In a February 2017 hearing in U.S. District Court for Stinnie v. Holcomb, lawyers from the state attorney general’s office representing defendant Richard Holcomb, commissioner of the DMV, argued that Holcomb was not the appropriate defendant and the federal district court in Charlottesville was not the right jurisdiction to hear the case. Judge Norman Moon agreed and dismissed the case.

In May, the 4th U.S. Circuit Court of Appeals remanded the case back to district court to allow the plaintiffs to amend their suit, which they did September 11.

“We spent a lot of time on what the DMV commissioner does,” says Angela Ciolfi, Legal Aid’s director of litigation and advocacy. License suspension “cannot be accomplished without the DMV, which gets revenue to reinstate licenses.”
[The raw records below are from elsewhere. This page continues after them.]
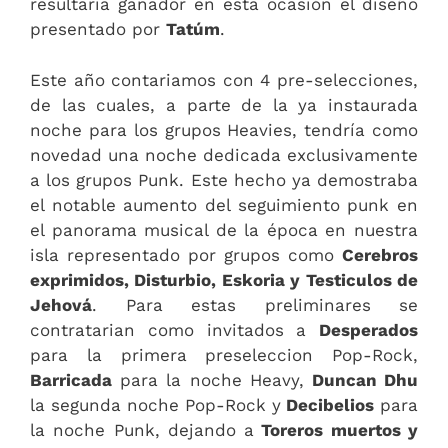
resultaria ganador en esta ocasión el diseño
presentado por
Tatúm
.
Este año contariamos con 4 pre-selecciones,
de las cuales, a parte de la ya instaurada
noche para los grupos Heavies, tendría como
novedad una noche dedicada exclusivamente
a los grupos Punk. Este hecho ya demostraba
el notable aumento del seguimiento punk en
el panorama musical de la época en nuestra
isla representado por grupos como
Cerebros
exprimidos, Disturbio, Eskoria y Testiculos de
Jehová
. Para estas preliminares se
contratarian como invitados a
Desperados
para la primera preseleccion Pop-Rock,
Barricada
para la noche Heavy,
Duncan Dhu
la segunda noche Pop-Rock y
Decibelios
para
la noche Punk, dejando a
Toreros muertos y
The amended complaint adds four new plaintiffs from across the state. “They’ve all been treated exactly the same by the DMV,” says Ciolfi.
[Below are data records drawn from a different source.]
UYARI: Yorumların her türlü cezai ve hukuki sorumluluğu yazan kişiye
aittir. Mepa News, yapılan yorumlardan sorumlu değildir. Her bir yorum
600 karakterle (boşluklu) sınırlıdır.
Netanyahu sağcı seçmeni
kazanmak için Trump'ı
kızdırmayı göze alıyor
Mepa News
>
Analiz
Two of the plaintiffs are from Charlottesville. Adrianne Johnson, 34, was working as a certified nursing assistant making $8.86 an hour in 2013 when she was convicted of a drug-related charge. She did not get jail time, but she was ordered to pay $865 in court costs, much of that for her court-appointed lawyer.

“So many people who live paycheck to paycheck don’t have a dime to spare,” says Ciolfi.

Although Johnson was on a payment plan, she couldn’t afford to make regular payments and her license was suspended, according to the suit. She continued to work—and to drive to get to her job, take care of her family, and take her daughter to medical appointments. In November 2017, she was convicted of driving on a suspended license.

The court put her on a payment plan requiring her debt be paid in six months, which the minimum wage earner could not afford, and when she missed a payment, her license was again suspended in May 2018, according to the complaint.

Johnson stopped driving after the November conviction, lives with her two children in a crowded apartment with another family—and struggles to pay rent and buy groceries, much less pay the roughly $900 she owes in court costs and the $150 it would take to reinstate her license.

“It’s not just about the people whose licenses have been suspended,” says Ciolfi, “but it’s about their families who can’t move forward.”

And in the two years the case has been pending, “we know of hundreds of thousands more suspensions and convictions of driving while suspended,” says Ciolfi.

She points out that states like California have repealed laws requiring license suspension for unpaid court debt, and in Mississippi, the state official in charge of suspensions has stopped enforcing the statute.

“These statutes are not holding up to constitutional scrutiny in other states,” she says.

The suspensions fall disproportionately on “low-income persons and communities of color,” alleges the complaint. African Americans make up 20 percent of Virginia’s population, but receive nearly half the orders of suspension for unpaid court debt and almost 60 percent of convictions for driving with licenses suspended because of court debt, according to the suit.

Ciolfi would like the General Assembly to repeal debt-driven suspensions, and says the Senate passed a bill to do so earlier this year, but it died in the House of Delegates.

In the meantime, she’ll ask the court for a preliminary injunction to stop the suspensions and a certification for a class action against the state law she says is unconstitutional.